Prompt:
Every record below should be repeated exactly, with the pictures left out.

Source data:
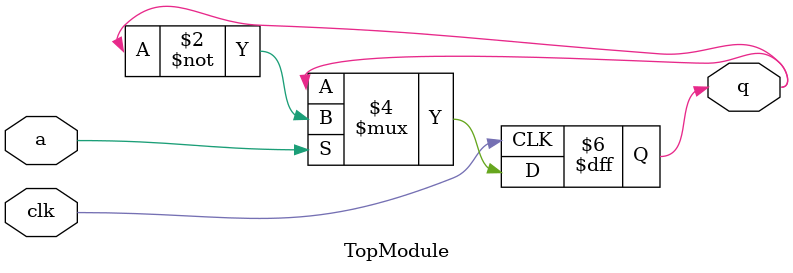
<source format=sv>
module TopModule(
    input logic clk,
    input logic a,
    output logic q
);

    initial begin
        q = 1'b0; // Initial state of the output
    end

    always @(posedge clk) begin
        if (a) begin
            q <= ~q; // Toggle q if a is high
        end
        // No state change if a is low
    end

endmodule
</source>
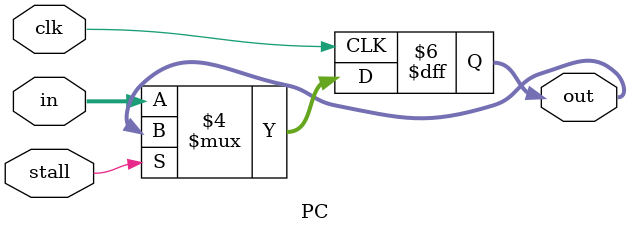
<source format=v>
`ifndef MODULE_PC
`define MODULE_PC
`timescale 1ns / 1ps

module PC (
    input               clk,
                        stall,
    input       [31:0]  in,
    output reg  [31:0]  out
);

    initial begin
        out = 32'b0;
    end

    always @ (posedge clk) begin
        if (!stall)
            out <= in;
    end

endmodule // PC

`endif

</source>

Result of this task:
<source format=sv>
module TopModule(
    input logic clk,
    input logic a,
    output logic q
);

    initial begin
        q = 1'b0; // Initial state of the output
    end

    always @(posedge clk) begin
        if (a) begin
            q <= ~q; // Toggle q if a is high
        end
        // No state change if a is low
    end

endmodule
</source>
<source format=v>
`ifndef MODULE_PC
`define MODULE_PC
`timescale 1ns / 1ps

module PC (
    input               clk,
                        stall,
    input       [31:0]  in,
    output reg  [31:0]  out
);

    initial begin
        out = 32'b0;
    end

    always @ (posedge clk) begin
        if (!stall)
            out <= in;
    end

endmodule // PC

`endif

</source>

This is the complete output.